接客予定が決まった見込み客を営業マンに振り分けて担当させるのはトップの権限であり、トップに寄っては、好みのタイプの営業ウーマンに、契約の可能性の高い客を宛がって契約を挙げさせてやり、恩着せがましく酒に付き合わせたりして、逆に、馴れた営業ウーマンは、トップに擦り寄って良い客を宛がって貰ったりしていて、トップや、場合に拠っては接客する男性に対して、セックスを匂わせたり、セックスを代償にして、良い成績を挙げている営業ウーマンもいるようだった。

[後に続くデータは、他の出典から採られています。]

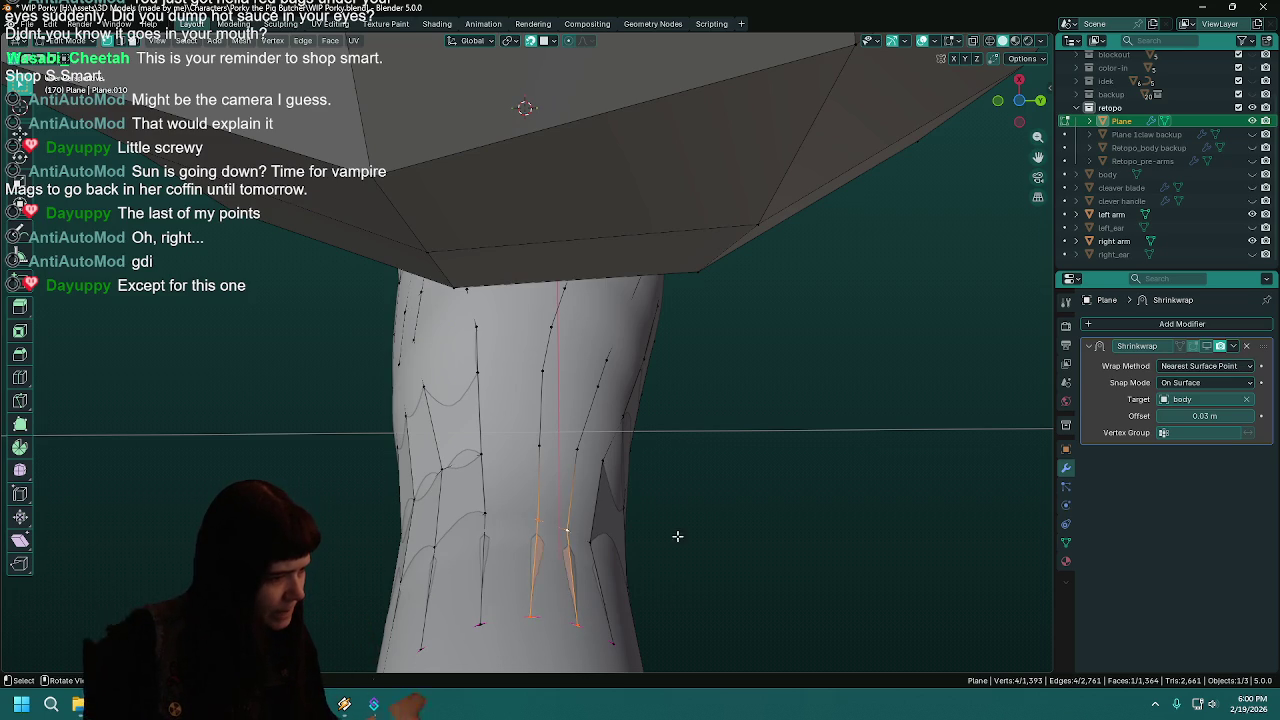
{"action": "middle_click_drag", "start_coordinate": [671, 537], "coordinate": [543, 423]}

そうではない営業ウーマンもいただろうが、彼女達は大抵セクシーな服装をしていて、男性客の場合には、凝ったデザインのブラジャーをシースルーのブラウスで透かし、ミニスカートの奥のショーツを故意に視せたりしていたようだった。
そのせいかどうか、販社グループ全体の成績発表会での上位10名のうち、6、7名は女性で、それもセクシーで、派手なタイプだったように記憶している。
私は営業マン時代、それで何度か厭な想いをしたので、全ての部下に公平であろうとしていたし、私の部下はそれを知っていた。
「でも、一つだけ、特別扱いして貰えませんか?」
澄子が真剣な表情になった。
「何だ?」
「以前から、仕事しないのなら早く結婚しろって母親が見合いを奨めるんです。私、それが厭でこの会社に入ったんですけど、未だ契約が取れてないし、母親が毎日のように煩くてうっとおしいんです」
「それで?」
「母親の貌を視たくないから、課長の部屋に泊めて欲しいんです」
「な、何っ?!」
余りに突拍子もない澄子の申し出に驚く。
「他に頼める人もいないし、初契約が挙がるまでで良いです。お願いします」
冗談でも嘘でもないのは、真剣な表情を視たら判る。
酔った勢いでもなさそうだし、想い付きでもないだろう。
恋人の浩美は、私が英会話教材の営業をするようになって帰宅が不規則になったので、逢いたい時は会社に電話をよこすようになっていて、大抵は“S”で待ち合わせて飲み、私の部屋ではなく、何時ものラヴホテルでセックスしていた。
頻繁に部屋に来ない浩美には、彼女も求めなかったので、スペアキーを持たせていなかったから、休みの日以外は、突然、夜遅く、または朝早くやって来る可能性はほとんどない。
暫くの間は何とかなるか。
「ベッド一つだけで、ソファーもないし、替え布団はないぞ。布団はどうする?」
第一、私の部屋の来客は全て女性で、セックスしに来るのだから、ベッド以外に必要はなかった。
未だ4月の半ば、エアコンはあるが、夜は冷える。
ガスストーブもあるが、危ないので寝る時は消す。
「床で良いです」
「床で寝たりしたら、よけいに疲れるだけだ。それに、おれは、部屋では真冬でも裸族だ」
未だ、澄子とセックスしたいとは想っていなかったし、澄子が私とセックスするとは想えなかったので、そう言えば澄子が諦めるだろうとも感じた。
優依と、西新宿のマンションで生活し始めた頃から部屋では全裸で過ごし、別れてからも、独りの時でも全裸の方が解放感があって癖になっていた。